Michael, the latest Diana? Err, I don't think so...

I have taken to listening to the Vanessa Feltz Show, a phone-in, on weekday mornings but today I switched it off before it was over, once I realised that it was to be a wall-to-wall love-in for Michael Jackson fans.

One of my recent posts described the unease I feel, since the child sex abuse allegations made against him, if I happen to watch one of his videos. I needn’t have worried. Since the news of his death it has become clear that the overwhelming majority of those contacting bodies such as the BBC to express their opinions are more interested in his creativity than in whether he was a preferential paedophile.

He was cleared of the allegations and, in his defence, he had a very unusual, troubled childhood and was milked for his talent, whatever the psychological cost to him. I expect columns will be written about the form his strangeness took. Body Dysmorphic Disorder perhaps (think of the surgery he had on his face). I have found myself thinking of the reclusive Howard Hughes who probably had Obsessive Compulsive Disorder and the people who took advantage of it to become his best mates.

I suspect that Jackson was, in his mind, stuck at ten years old and this probably did play a part in his need to be in the presence of younger people. The problem is that anyone else less marketable with this mindset would have been told very firmly by those around them that this would not do but there was too much to be gained by humouring him. He was clearly vulnerable if not actually predatory and I feel that, if anything untoward did take place, those who enabled it are as responsible as he might have been.

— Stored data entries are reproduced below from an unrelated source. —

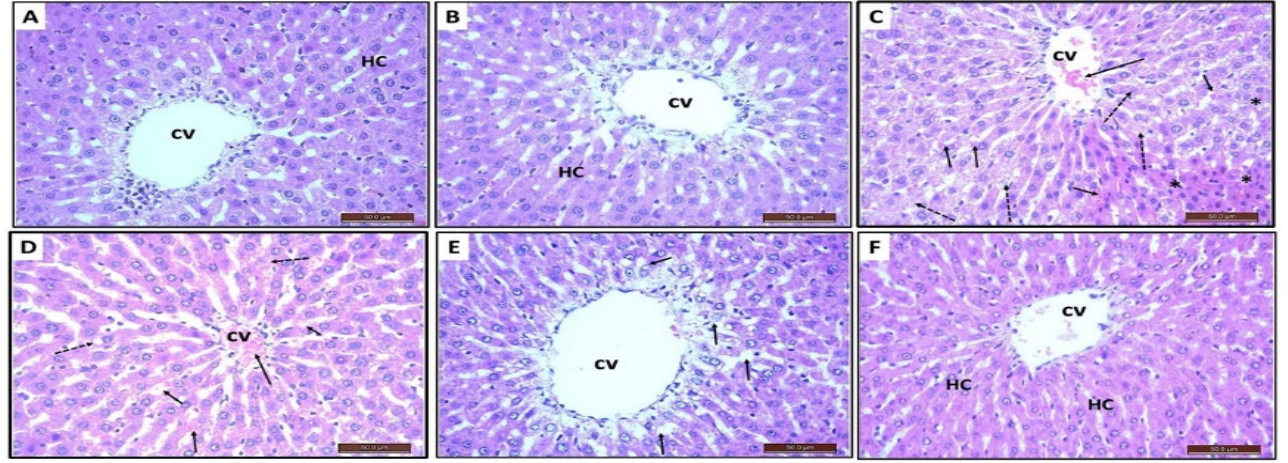
Figure 3. Photomicrographs of liver sections of all study groups stained with H&E. ( A , B ): control and OLE group showing the normal histological structure of hepatic lobules. ( C ): Cis group showed vacuolar degenerative changes in many hepatocytes (dashed arrow), congestion of central vein (long arrow), and sinusoid (short arrow). Many hepatocytes accumulate in irregular patterns disrupting the normal arrangement of hepatic cords (asterisks). ( D – F ): Cis + OLE, Cis + CM-MSC, and Cis + MSC groups, respectively show restoration of the normal hepatic structure in all the three groups, which is clearly seen in both Cis + CM-MSC, and Cis + MSC groups. Central vein (CV)-normally arranged hepatocyte cords (HC). ×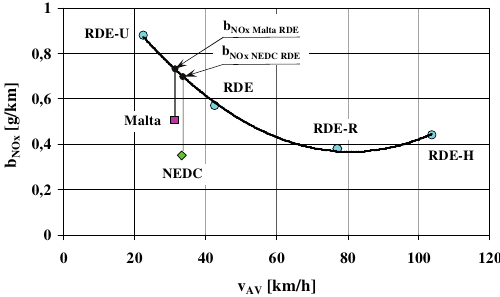
Fig. 21. Schematic for determining the approximate characteristic value from the results of RDE, RDE-U, RDE-R and RDE-H tests for mean vehicle speed equal to the mean speed in the NEDC and Malta tests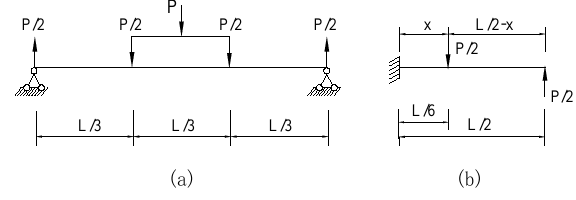
Figure 4: Force Analysis Diagram of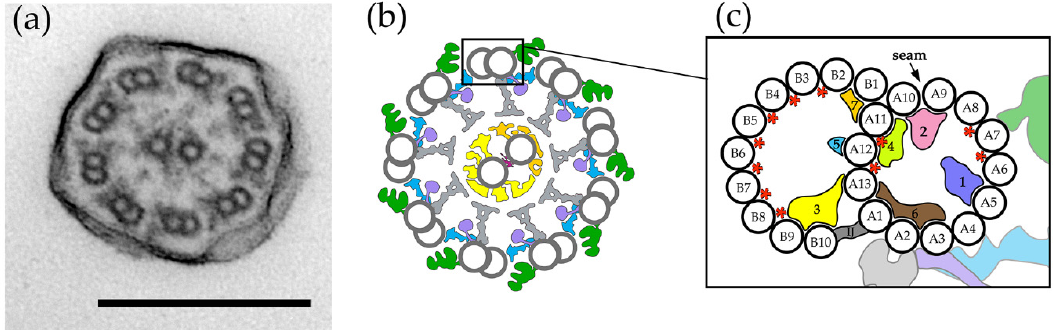
Figure 3. Organization of motile cilia ultrastructure: ( a ) transmission electron microscopy (TEM) cross-section of a Tetrahymena cilium, scale = 200 nm; ( b ) a schematic representation of the organization of axonemal macro-complexes: ODAs (outer dynein arms, in green), IDAs (inner dynein arms, in violet), RSs (radial spokes, in grey), the N-DRC (nexin–dynein regulatory complex, in blue), and the central apparatus (two microtubules, with their projections in yellow and dark yellow, and the bridge connecting the central microtubules in red); ( c ) schematic representation of the outer doublet showing protofilament numbering (A1–A13: protofilaments of the A-tubule, B1–B10: protofilaments of the B-tubule), position of the globular MIPs (microtubule inner proteins, 1–7), and the position of the outer doublet macro-complexes (colored as in (b)); the positions of the filamentous MIPs are marked by red stars. ( c ) Modified from [5,42–44,51].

There is no doubt that Jackson had at least one or two in his circle who would cater to his every whim in order to skim off some of the wealth he generated. They must be rubbing their hands together at the royalties that are rolling in at this very moment as a result of the many tribute shows being broadcast to mark his death. I was astonished that BBC Radio 4’s “Today” programme felt the need to play exerts of a number of Jackson tracks. It won’t make up for the billions they would have made had he completed the final world tour he was rehearsing for.

The moment I heard the news I felt certain that someone somewhere would allege that he is now in hiding, having faked his own death. Read the message boards across the web and you’ll see that this is already happening. I predict that someone will be selling photos of the corpse before very long. For a profit of course. The circus rolls on.

There have been a number of references to the vast amount if money that he donated to charities and while that is to his credit it I would have thought more of him in this aspect if he had paid his own bills first. As it is he died in considerable debt and I have no doubt that the three children that he somehow produced (please, no details) will suffer for this. I expect that they are being watched like hawks to see if talent is genetically transferred.

Alas, the fuss over Jackson has overshadowed the news of the death of the lovely Farrah Fawcett. I wasn’t really a fan of “Charlie’s Angels” but she was such a star that she was everywhere. My neighbour’s teenage son, Jameel, was a Farrah fan and the image of her in a clingy, revealing top, taped to the wall in his room will always stay with me. She epitomised the ‘70’s beauty and millions must have wanted to look just like her. How sad that a surgically deformed man of dubious reputation has taken some of the remaining glory that she should have been entitled to. Never mind Farrah, you’ll always be fabulous babe.